I like the analogy of resolution on screens for how I see capacity grow in myself. The ability to notice what is going on in higher detail and pick up on the small things that are moving in myself and others. It seems to me that the most beautiful experiences I have come from bringing forth things that seem quite small and insignificant, but when met in connection turn out to be quite important indeed.

This move has been significant in my life. I have often found myself trapped in some kind of completion project where I need to fix myself in order to get to the state of openness and happiness that I long for. When I am in that loop I keep looking for “the big thing” that will finally fix me and I become blind to all the small openings that are continuously offered by my surroundings.


Looking at people as trees

“When you go out into the woods, and you look at trees, you see all these different trees. And some of them are bent, and some of them are straight, and some of them are evergreens, and some of them are whatever. And you look at the tree and you allow it. You see why it is the way it is. You sort of understand that it didn’t get enough light, and so it turned that way. And you don’t get all emotional about it. You just allow it. You appreciate the tree.

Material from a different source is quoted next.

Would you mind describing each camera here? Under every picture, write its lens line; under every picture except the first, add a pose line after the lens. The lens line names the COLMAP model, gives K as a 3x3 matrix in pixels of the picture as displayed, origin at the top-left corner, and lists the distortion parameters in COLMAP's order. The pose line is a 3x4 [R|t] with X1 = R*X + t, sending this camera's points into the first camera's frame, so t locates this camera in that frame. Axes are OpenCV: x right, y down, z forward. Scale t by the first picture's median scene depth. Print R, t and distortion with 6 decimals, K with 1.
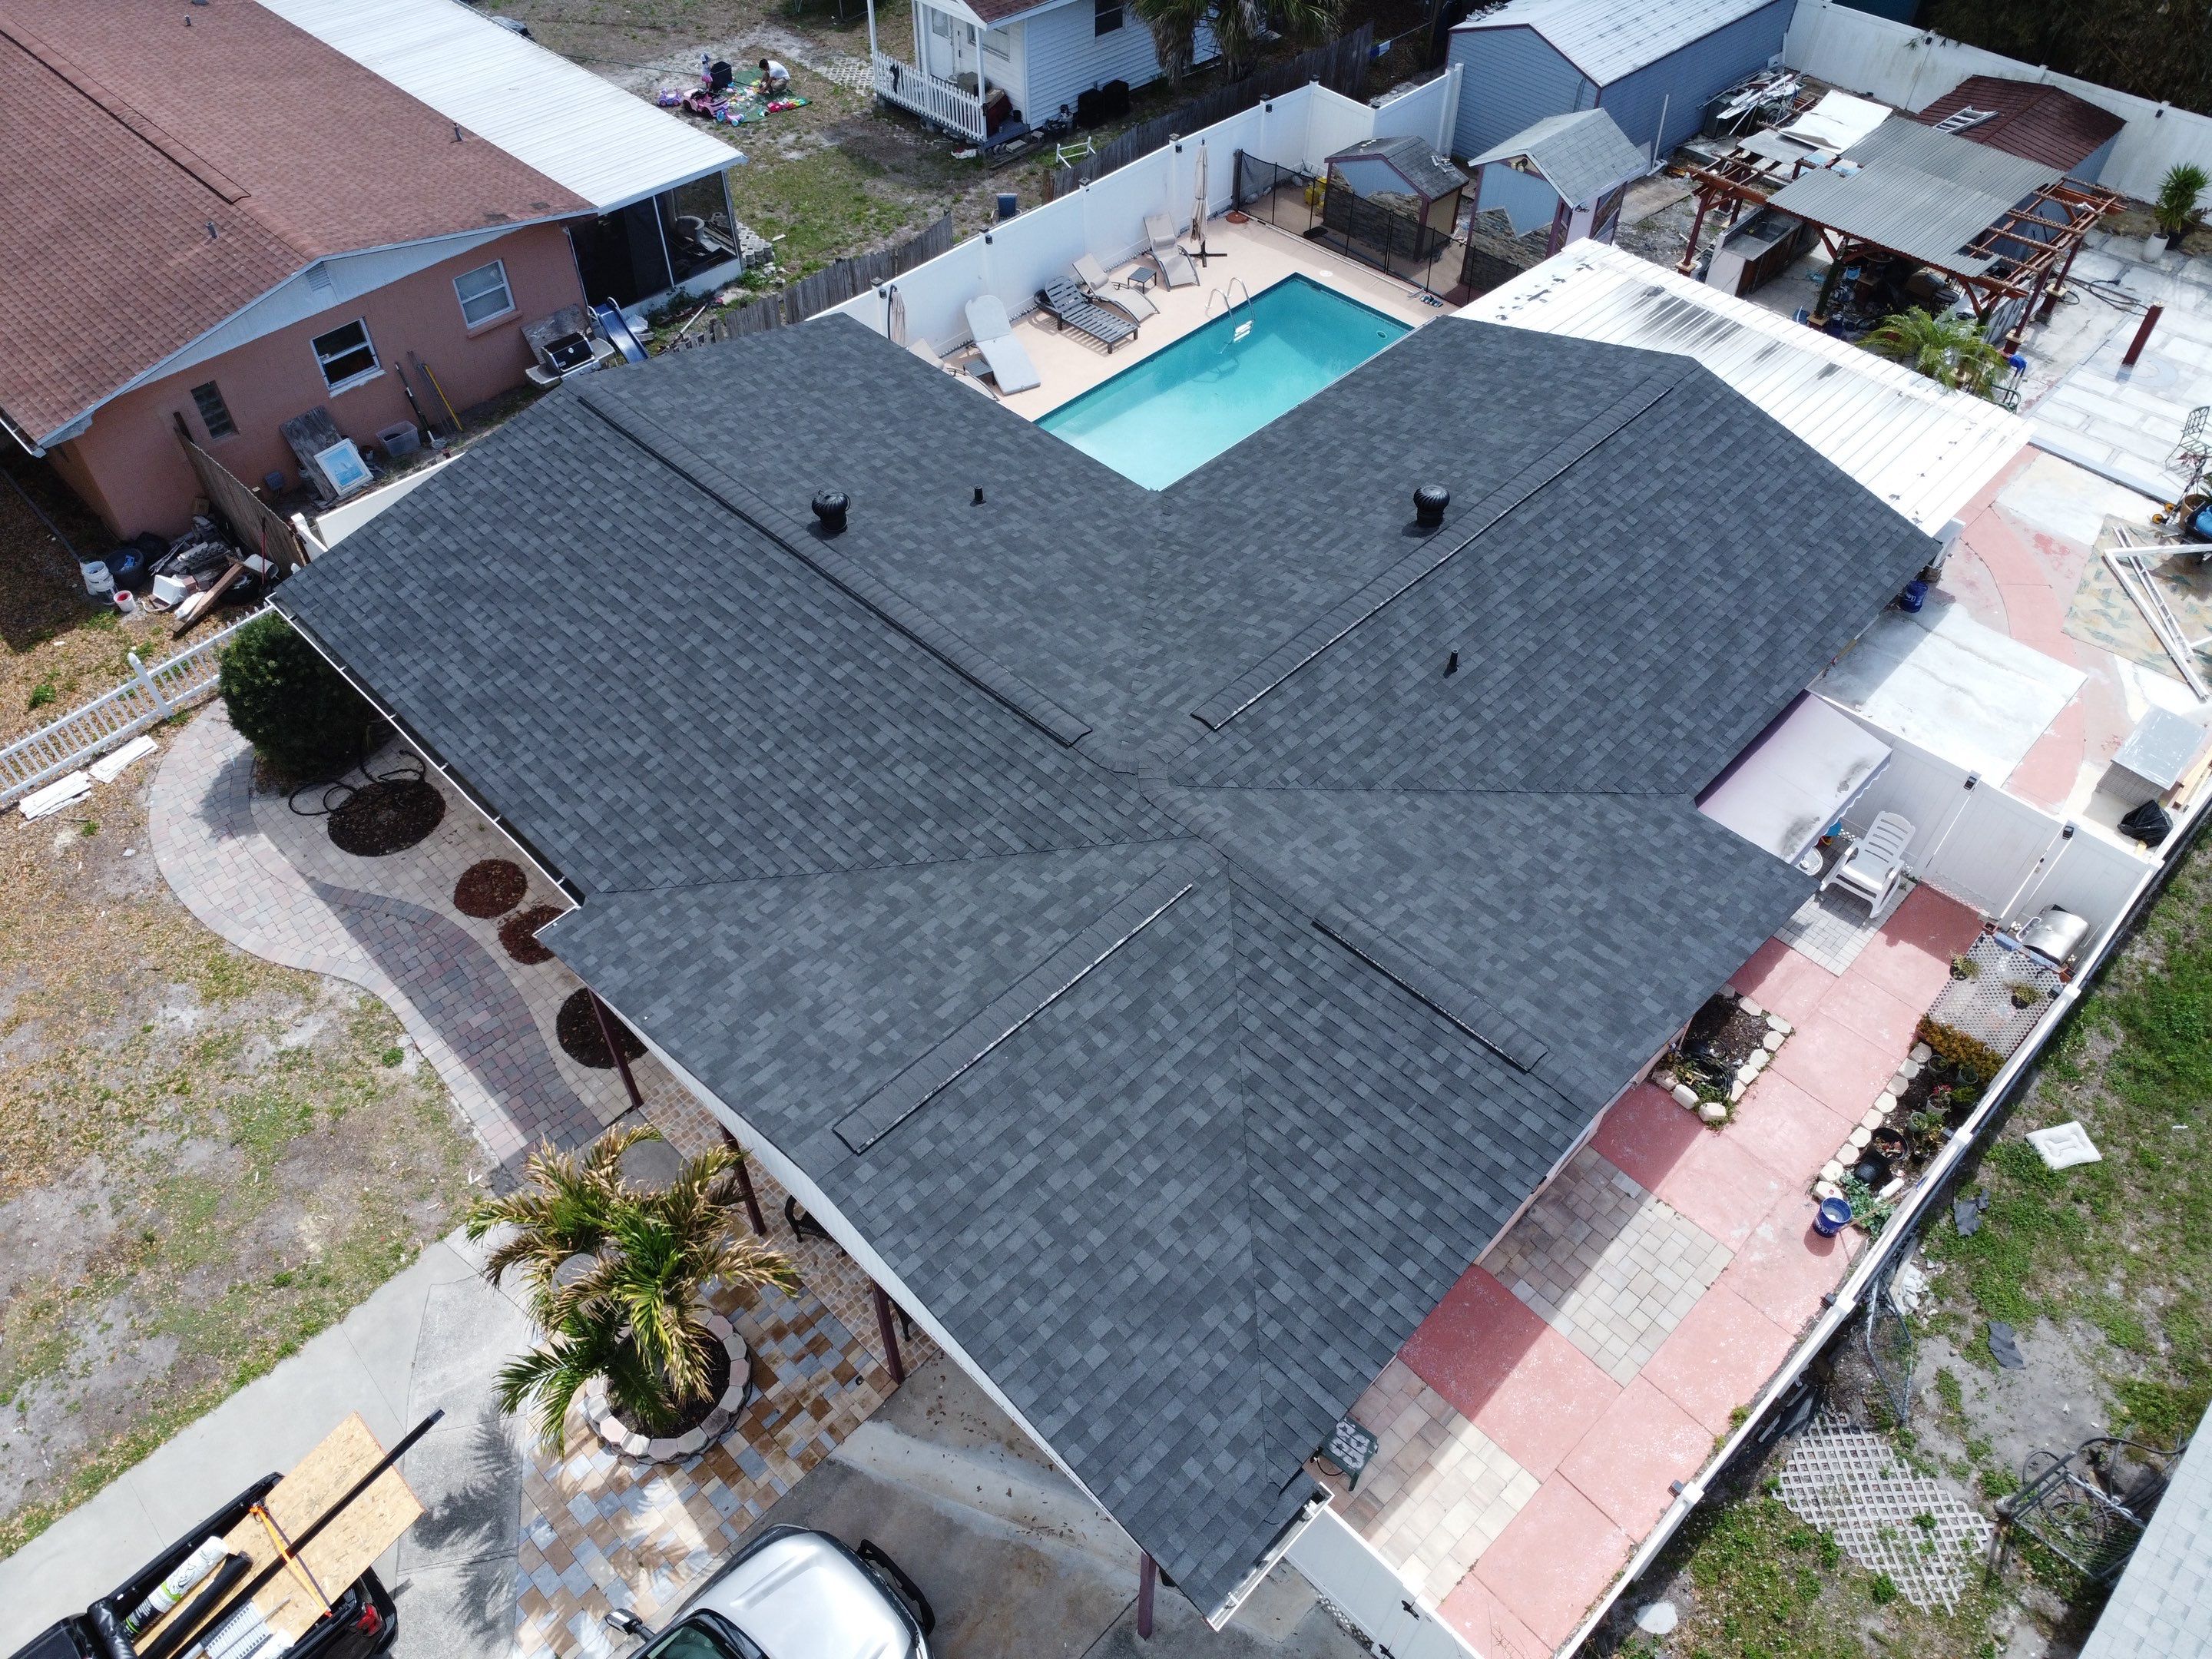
lens RADIAL K [[1549.8, 0, 1105.4], [0, 1549.8, 825.4], [0, 0, 1]] dist [-0.003198, 0.000580]
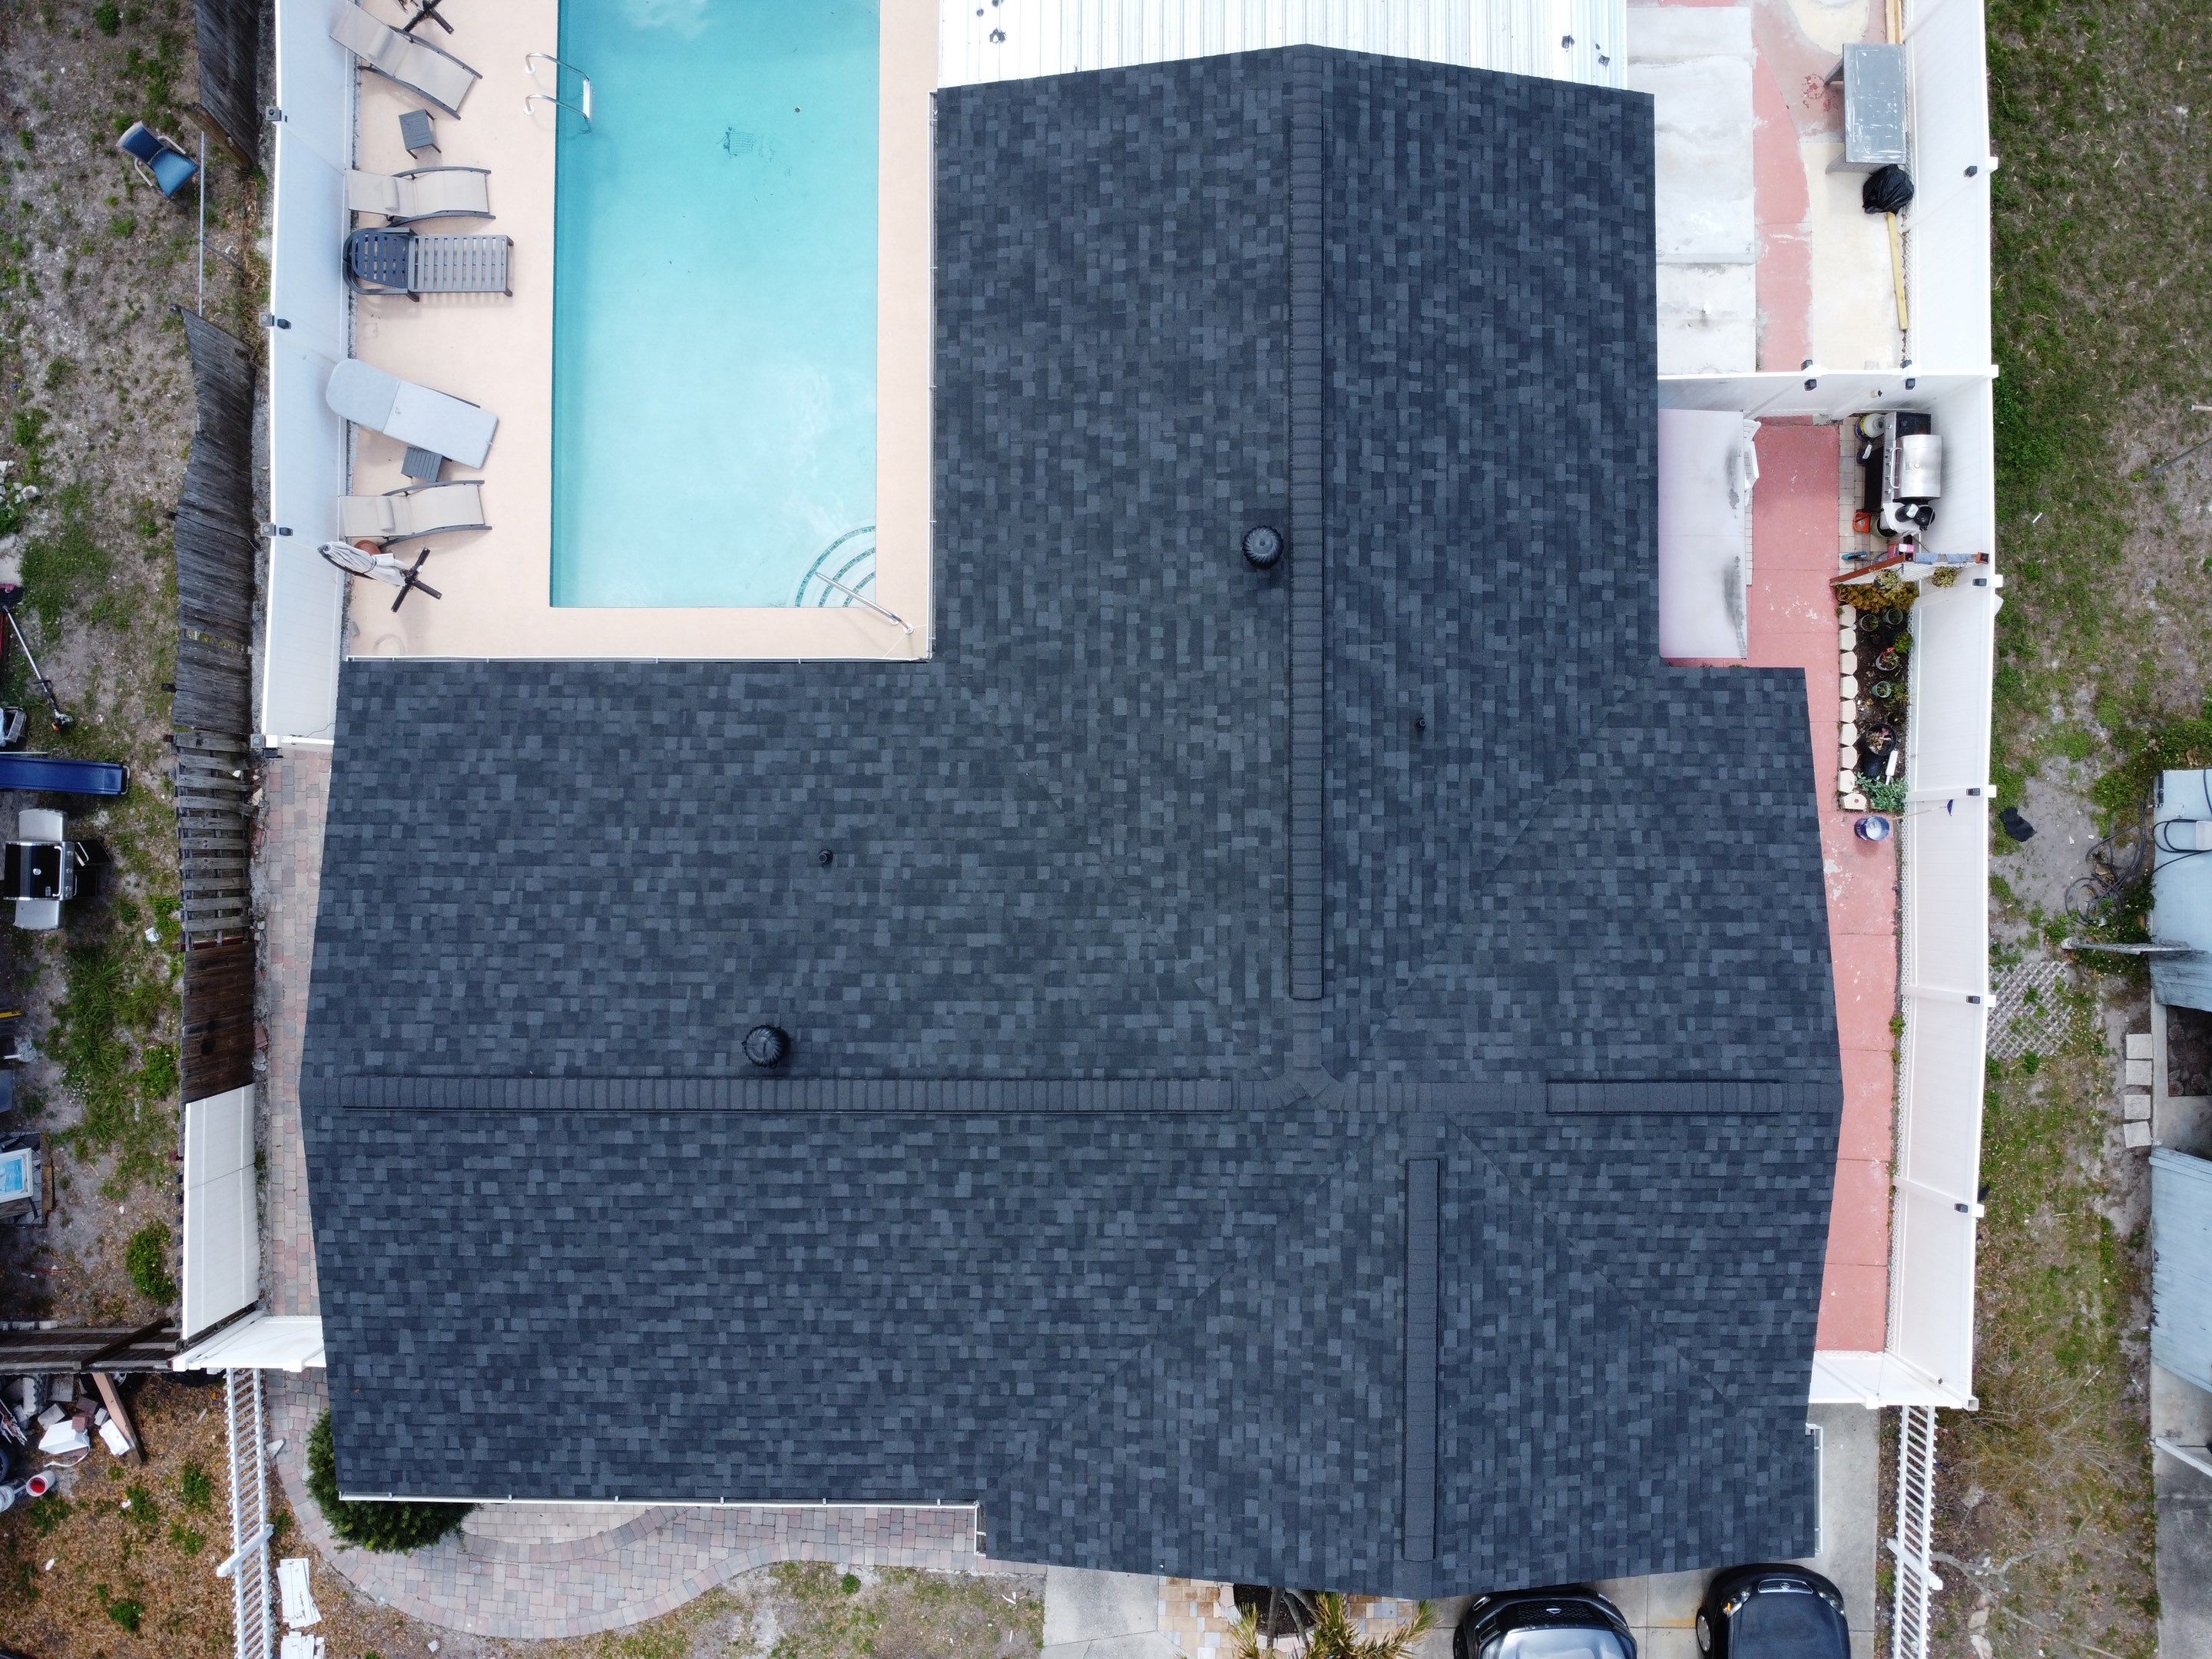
lens RADIAL K [[1549.8, 0, 1103.8], [0, 1549.8, 828.0], [0, 0, 1]] dist [-0.003198, 0.000580]
pose [[0.715847, -0.698247, 0.003687, 0.039655], [0.527694, 0.544437, 0.652018, -0.787529], [-0.457277, -0.464800, 0.758194, 0.346593]]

The minute you get near humans, you lose all that. And you are constantly saying ‘You are too this, or I’m too this.’ That judgment mind comes in. And so I practice turning people into trees. Which means appreciating them just the way they are.”
― Ram Dass

Years ago I was inspired by a wonderful quote by Ram Dass about “seeing people as trees”. The quote pointed to how we don’t tend to judge a tree if we see it being bent in a particular way, but rather just notice that it has likely gotten a lot of wind in a particular direction. And that we tend to judge people in a different way.

I find this helpful for being with people in a more effortless way. Simply seeing how they are and acting accordingly. Not blaming them for how they are, but also not making it into a problem for myself that they are as they are by shutting down my own experience and becoming a helper.